# 2015 Ford Bronco



## wicked wades (Jul 28, 2009)

Anyone see pics of it yet. Dealer showed them to me last week when me and wife were picking up her Expedtion. It is a tuff looking machine. Brought some good memories on Port A beach in my 81 Bronco.


----------



## Stumpgrinder (Feb 18, 2006)

I heard from unsubstantiated sources yesterday... Ford is not making the Bronco again that the report was an April fools prank.

Anybody know for sure ?


----------



## goodwood (Mar 30, 2009)

doesnt seem like a prank. interesting to find out about a 4.5 liter diesel.










http://www.thenextcars.com/2015-ford-bronco-release-date-specs-and-price_1814.html


----------



## Sgrem (Oct 5, 2005)

This has been going around for years. Not gonna happen anytime soon.
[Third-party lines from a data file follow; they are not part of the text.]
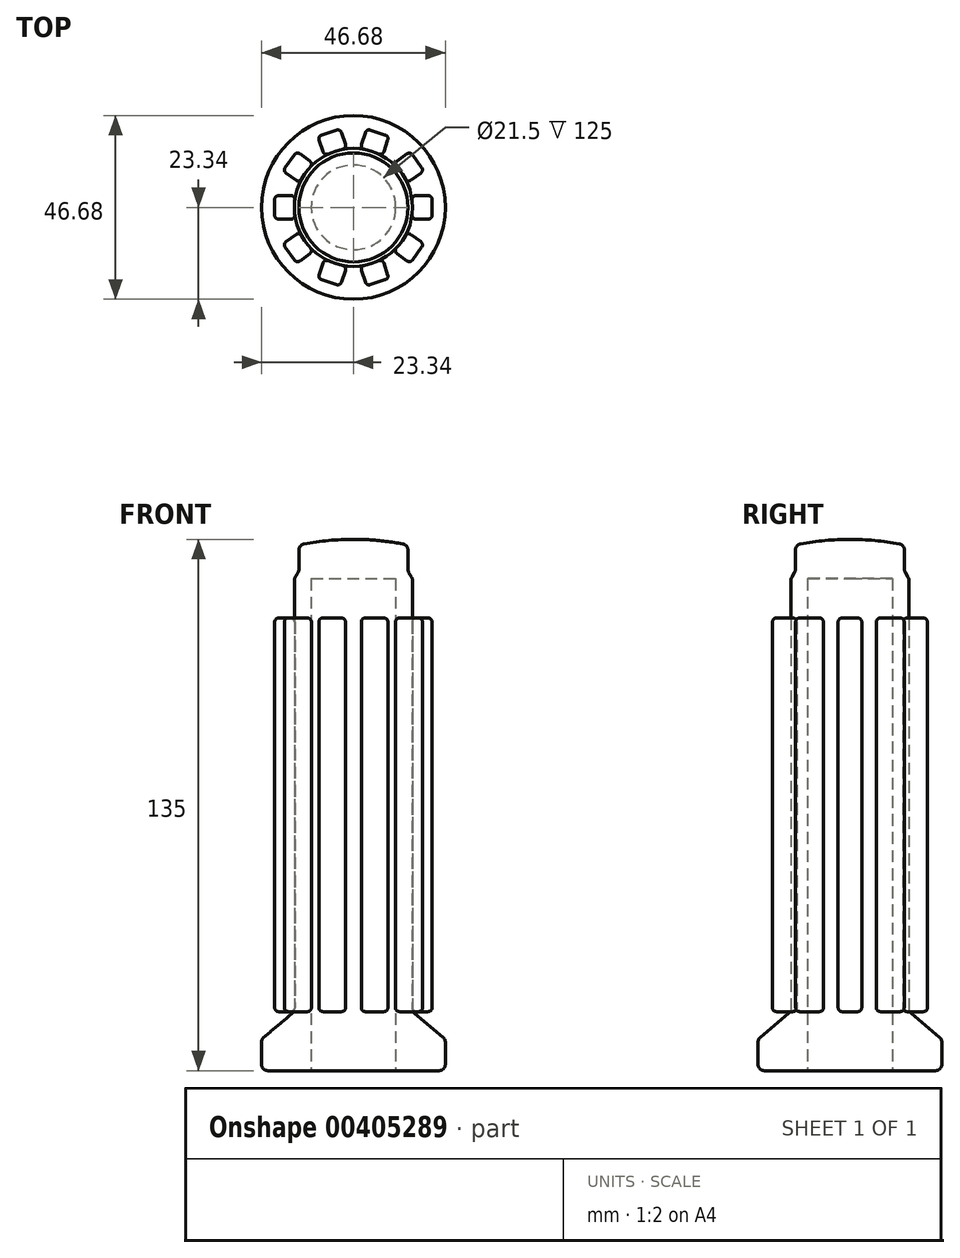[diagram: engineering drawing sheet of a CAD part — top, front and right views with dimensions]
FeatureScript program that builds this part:
annotation { "Feature Type Name" : "Feature", "Feature Type Description" : "" }
export const myFeature = defineFeature(function(context is Context, id is Id, definition is map)
    precondition{}
    {
        {
            var Q0;
            Q0=qCreatedBy(makeId("Front.planeOp"),FACE);
            var sketch = newSketch(context, id + "F0", { "sketchPlane" : qUnion([Q0])});
            skLineSegment(sketch, "E0", {"start": v(0, 135) * mm, "end": v(0, 125) * mm});
            skLineSegment(sketch, "E1", {"start": v(0, 125) * mm, "end": v(10.75, 125) * mm});
            skLineSegment(sketch, "E2", {"start": v(10.75, 125) * mm, "end": v(10.75, 0) * mm});
            skLineSegment(sketch, "E3", {"start": v(10.75, 0) * mm, "end": v(23.34, 0) * mm});
            skLineSegment(sketch, "E4", {"start": v(23.34, 0) * mm, "end": v(23.34, 8) * mm});
            skLineSegment(sketch, "E5", {"start": v(23.34, 8) * mm, "end": v(15, 15) * mm});
            skLineSegment(sketch, "E6", {"start": v(15, 15) * mm, "end": v(15, 125) * mm});
            skLineSegment(sketch, "E7", {"start": v(15, 125) * mm, "end": v(13.85, 127) * mm});
            skLineSegment(sketch, "E8", {"start": v(13.85, 127) * mm, "end": v(13.85, 133.58) * mm});
            skArc(sketch, "E9", {"start": v(13.85, 133.58) * mm, "mid": v(6.96, 134.64) * mm, "end": v(0, 135) * mm});
            skLineSegment(sketch, "E10", {"start": v(0, 0) * mm, "end": v(0, 67) * mm, "construction": true});
            skSolve(sketch);
        }
        {
            var Q0;
            Q0=makeQuery(id+"F0.imprint","IMPRINT",FACE,{"disambiguationData":[TD([[makeQuery(id+"F0.imprint","IMPRINT",EDGE,{"derivedFrom":sQuery(id+"F0.wireOp",EDGE,"E0")}),1.0]])]});
            var Q1;
            Q1=sQuery(id+"F0.wireOp",EDGE,"E10");
            revolve(context, id + "F1", {"entities" : qUnion([Q0]), "axis" : qUnion([Q1]), "revolveType" : RevolveType.FULL});
        }
        {
            var Q0;
            Q0=makeQuery(id+"F1.opRevolve","SWEPT_EDGE",EDGE,{"disambiguationData":[OSD([sQuery(id+"F0.wireOp",EDGE,"E8"),sQuery(id+"F0.wireOp",EDGE,"E9")])]});
            var Q1;
            Q1=makeQuery(id+"F1.opRevolve","SWEPT_EDGE",EDGE,{"disambiguationData":[OSD([sQuery(id+"F0.wireOp",EDGE,"E7"),sQuery(id+"F0.wireOp",EDGE,"E8")])]});
            var Q2;
            Q2=makeQuery(id+"F1.opRevolve","SWEPT_EDGE",EDGE,{"disambiguationData":[OSD([sQuery(id+"F0.wireOp",EDGE,"E6"),sQuery(id+"F0.wireOp",EDGE,"E7")])]});
            var Q3;
            Q3=makeQuery(id+"F1.opRevolve","SWEPT_EDGE",EDGE,{"disambiguationData":[OSD([sQuery(id+"F0.wireOp",EDGE,"E5"),sQuery(id+"F0.wireOp",EDGE,"E6")])]});
            var Q4;
            Q4=makeQuery(id+"F1.opRevolve","SWEPT_EDGE",EDGE,{"disambiguationData":[OSD([sQuery(id+"F0.wireOp",EDGE,"E4"),sQuery(id+"F0.wireOp",EDGE,"E5")])]});
            var Q5;
            Q5=makeQuery(id+"F1.opRevolve","SWEPT_EDGE",EDGE,{"disambiguationData":[OSD([sQuery(id+"F0.wireOp",EDGE,"E3"),sQuery(id+"F0.wireOp",EDGE,"E4")])]});
            fillet(context, id + "F2", {"entities" : qUnion([Q0, Q1, Q2, Q3, Q4, Q5]), "radius" : 1.6 * mm, "tangentPropagation" : true, "allowEdgeOverflow" : false});
        }
        {
            var Q0;
            Q0=qCreatedBy(makeId("Right.planeOp"),FACE);
            cPlane(context, id + "F3", {"entities" : qUnion([Q0]), "cplaneType" : CPlaneType.OFFSET, "offset" : 20 * mm, "width" : 150 * mm, "height" : 150 * mm});
        }
        {
            var Q0;
            Q0=qCreatedBy(id+"F3.planeOp",FACE);
            var sketch = newSketch(context, id + "F4", { "sketchPlane" : qUnion([Q0])});
            skLineSegment(sketch, "E11.bottom", {"start": v(-3, 115) * mm, "end": v(3, 115) * mm});
            skLineSegment(sketch, "E11.top", {"start": v(-3, 15) * mm, "end": v(3, 15) * mm});
            skLineSegment(sketch, "E11.left", {"start": v(-3, 115) * mm, "end": v(-3, 15) * mm});
            skLineSegment(sketch, "E11.right", {"start": v(3, 115) * mm, "end": v(3, 15) * mm});
            skSolve(sketch);
        }
        {
            var Q0;
            Q0=makeQuery(id+"F4.imprint","IMPRINT",FACE,{"disambiguationData":[TD([[makeQuery(id+"F4.imprint","IMPRINT",EDGE,{"derivedFrom":sQuery(id+"F4.wireOp",EDGE,"E11.bottom")}),-1.0]])]});
            var Q1;
            Q1=makeQuery(id+"F1.opRevolve","SWEPT_FACE",FACE,{"disambiguationData":[OSD([sQuery(id+"F0.wireOp",EDGE,"E6")])]});
            extrude(context, id + "F5", {"entities" : qUnion([Q0]), "endBound" : BoundingType.UP_TO_SURFACE, "oppositeDirection" : true, "endBoundEntityFace" : qUnion([Q1]), "depth" : 25 * mm});
        }
        {
            var Q0;
            Q0=makeQuery(id+"F5.opExtrude","SWEPT_EDGE",EDGE,{"disambiguationData":[OSD([sQuery(id+"F4.wireOp",EDGE,"E11.bottom"),sQuery(id+"F4.wireOp",EDGE,"E11.right")])]});
            var Q1;
            Q1=makeQuery(id+"F5.opExtrude","SWEPT_EDGE",EDGE,{"disambiguationData":[OSD([sQuery(id+"F4.wireOp",EDGE,"E11.bottom"),sQuery(id+"F4.wireOp",EDGE,"E11.left")])]});
            var Q2;
            Q2=makeQuery(id+"F5.opExtrude","CAP_EDGE",EDGE,{"disambiguationData":[OSD([sQuery(id+"F4.wireOp",EDGE,"E11.left")])],"isStart":true});
            var Q3;
            Q3=makeQuery(id+"F5.opExtrude","CAP_EDGE",EDGE,{"disambiguationData":[OSD([sQuery(id+"F4.wireOp",EDGE,"E11.right")])],"isStart":true});
            var Q4;
            Q4=makeQuery(id+"F5.opExtrude","CAP_EDGE",EDGE,{"disambiguationData":[OSD([sQuery(id+"F4.wireOp",EDGE,"E11.right")])],"isStart":false});
            var Q5;
            Q5=makeQuery(id+"F5.opExtrude","CAP_EDGE",EDGE,{"disambiguationData":[OSD([sQuery(id+"F4.wireOp",EDGE,"E11.left")])],"isStart":false});
            var Q6;
            Q6=makeQuery(id+"F5.opExtrude","SWEPT_EDGE",EDGE,{"disambiguationData":[OSD([sQuery(id+"F4.wireOp",EDGE,"E11.top"),sQuery(id+"F4.wireOp",EDGE,"E11.right")])]});
            var Q7;
            Q7=makeQuery(id+"F5.opExtrude","CAP_EDGE",EDGE,{"disambiguationData":[OSD([sQuery(id+"F4.wireOp",EDGE,"E11.top")])],"isStart":true});
            var Q8;
            Q8=makeQuery(id+"F5.opExtrude","SWEPT_FACE",FACE,{"disambiguationData":[OSD([sQuery(id+"F4.wireOp",EDGE,"E11.top")])]});
            var Q9;
            Q9=makeQuery(id+"F5.opExtrude","SWEPT_EDGE",EDGE,{"disambiguationData":[OSD([sQuery(id+"F4.wireOp",EDGE,"E11.top"),sQuery(id+"F4.wireOp",EDGE,"E11.left")])]});
            var Q10;
            Q10=makeQuery(id+"F5.opExtrude","CAP_EDGE",EDGE,{"disambiguationData":[OSD([sQuery(id+"F4.wireOp",EDGE,"E11.bottom")])],"isStart":false});
            var Q11;
            Q11=makeQuery(id+"F5.opExtrude","CAP_EDGE",EDGE,{"disambiguationData":[OSD([sQuery(id+"F4.wireOp",EDGE,"E11.bottom")])],"isStart":true});
            fillet(context, id + "F6", {"entities" : qUnion([Q0, Q1, Q2, Q3, Q4, Q5, Q6, Q7, Q8, Q9, Q10, Q11]), "radius" : 1 * mm, "tangentPropagation" : true, "allowEdgeOverflow" : false});
        }
        {
            var Q0;
            Q0=makeQuery(id+"F5.opExtrude","SWEPT_BODY",BODY,{"disambiguationData":[OSD([sQuery(id+"F4.wireOp",EDGE,"E11.bottom"),sQuery(id+"F4.wireOp",EDGE,"E11.top"),sQuery(id+"F4.wireOp",EDGE,"E11.left"),sQuery(id+"F4.wireOp",EDGE,"E11.right")])]});
            var Q1;
            Q1=sQuery(id+"F0.wireOp",EDGE,"E10");
            circularPattern(context, id + "F7", {"entities" : qUnion([Q0]), "axis" : qUnion([Q1]), "angle" : 360 * degree, "instanceCount" : 10, "equalSpace" : true});
        }
    });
Look at my avatar. ....love broncos.


----------



## Pocketfisherman (May 30, 2005)

There's always this... :http://www.icon4x4.com/overview/coming-soon


----------



## BadBob (Dec 16, 2010)

those are $$$$$


----------



## ReelWork (May 21, 2004)

Wish it would happen... I had a 96 Bronco with the 351, O.J. Edition and loved it. The only downside to it was also the upside, the short wheelbase. Great turning radius and very manueverable but also contributed to it being a bit bouncy and not a stable tow rig (the towing power was more than it could actually handle from a suspension/wheelbase perspective). 

I'd drive it in a heartbeat though!


----------



## bjetx80 (Apr 17, 2014)

Nice!


----------



## Pocketfisherman (May 30, 2005)

It makes sense that Ford would target the market chunk owned by the Jeep Wrangler. The only competition there is the FJ Cruiser, and it is going away soon.


----------